Mann Steven, Jimenez Alfonso, Domone Sarah, Beedie Chris
Faculty of Health and Life Sciences, Centre for Applied Biological and Exercise Sciences, Coventry University, Coventry, UK; ukactive Research Institute, London, UK.
ukactive Research Institute , London , UK.
BMJ Open Sport Exerc Med. 2016 Mar 30;2(1):e000105. doi: 10.1136/bmjsem-2015-000105. eCollection 2016.
Insufficient research examines the treatment effectiveness of real-world physical activity (PA) interventions.
We investigated the effects of 3 interventions on directly measured cardiovascular variables.
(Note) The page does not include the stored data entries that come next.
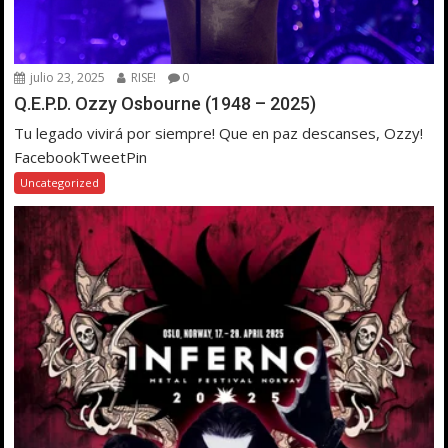
julio 23, 2025
RISE!
0
Q.E.P.D. Ozzy Osbourne (1948 – 2025)
Tu legado vivirá por siempre! Que en paz descanses, Ozzy!
FacebookTweetPin
Uncategorized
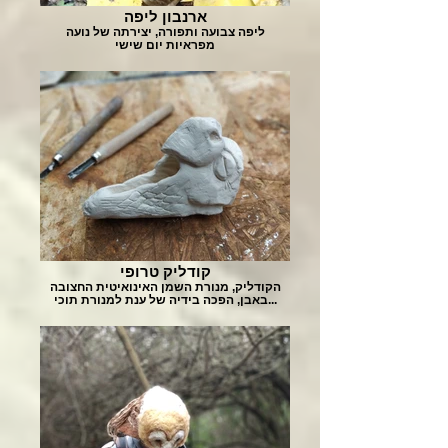
ארנבון ליפה
ליפה צבועה ותפורה, יצירתה של נועה
מפראיות יום שישי
קודליק טרופי
הקודליק, מנורת השמן האינואיטית החצובה
באבן, הפכה בידיה של ענת למנורת תוכי...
All treatments and measures were administered in community settings by fitness centre staff.
Participants were sedentary individuals receiving no medication to reduce cardiovascular disease (CVD) risk (n=369, age 43 ±5 years). In a semirandomised design, participants were allocated to a structured gym exercise programme (STRUC), unstructured gym exercise (FREE), physical activity counselling (PAC) or a measurement-only control condition (CONT). Measures were: predicted aerobic capacity (VO: mL kg min), mean arterial blood pressure (MAP: mm Hg) and total cholesterol (TC: mmol/L), and were taken at baseline and 48 weeks.
Data analysis indicated a statistically significant deterioration in TC in CONT (0.8%, SD=0.5, p=0.005), and a statistically significant improvement in MAP in STRUC (2.5%, SD=8.3, p=0.004). Following a median split by baseline VO, paired-sample t tests indicated significant improvements in VO among low-fit participants in STRUC (3.5%, SD=4.8, p=0.003), PAC (3.3%, SD=7.7, p=0.050) and FREE (2.6%, SD=4.8, p=0.006), and significant deterioration of VO among high-fit participants in FREE (-2.0%, SD=5.6, p=0.037), and PAC (-3.2%, SD=6.4, p=0.031).
Several forms of PA may offset increased cholesterol resulting from inactivity. Structured PA (exercise) might be more effective than either unstructured PA or counselling in improving blood pressure, and community-based PA interventions might be more effective in improving VO among low-fit than among high-fit participants.
针对现实世界中体育活动(PA)干预措施的治疗效果,相关研究尚不充分。
我们研究了三种干预措施对直接测量的心血管变量的影响。所有治疗和测量均由健身中心工作人员在社区环境中进行。
参与者为久坐不动且未服用降低心血管疾病(CVD)风险药物的个体(n = 369,年龄43±5岁)。采用半随机设计,将参与者分配到结构化健身房锻炼计划(STRUC)、非结构化健身房锻炼(FREE)、体育活动咨询(PAC)或仅测量的对照条件(CONT)。测量指标包括:预测有氧能力(VO:毫升·千克·分钟)、平均动脉血压(MAP:毫米汞柱)和总胆固醇(TC:毫摩尔/升),并在基线和48周时进行测量。
数据分析表明,CONT组的TC有统计学意义的恶化(0.8%,标准差 = 0.5,p = 0.005),STRUC组的MAP有统计学意义的改善(2.5%,标准差 = 8.3,p = 0.004)。根据基线VO进行中位数分割后,配对样本t检验表明,STRUC组(3.5%,标准差 = 4.8,p = 0.003)、PAC组(3.3%,标准差 = 7.7,p = 0.050)和FREE组(2.6%,标准差 = 4.8,p = 0.006)中低健康水平参与者的VO有显著改善,FREE组(-2.0%,标准差 = 5.6,p = 0.037)和PAC组(-3.2%,标准差 = 6.4,p = 0.031)中高健康水平参与者的VO有显著恶化。
几种形式的体育活动可能抵消因缺乏运动导致的胆固醇升高。结构化体育活动(锻炼)在改善血压方面可能比非结构化体育活动或咨询更有效,基于社区的体育活动干预在改善低健康水平参与者的VO方面可能比高健康水平参与者更有效。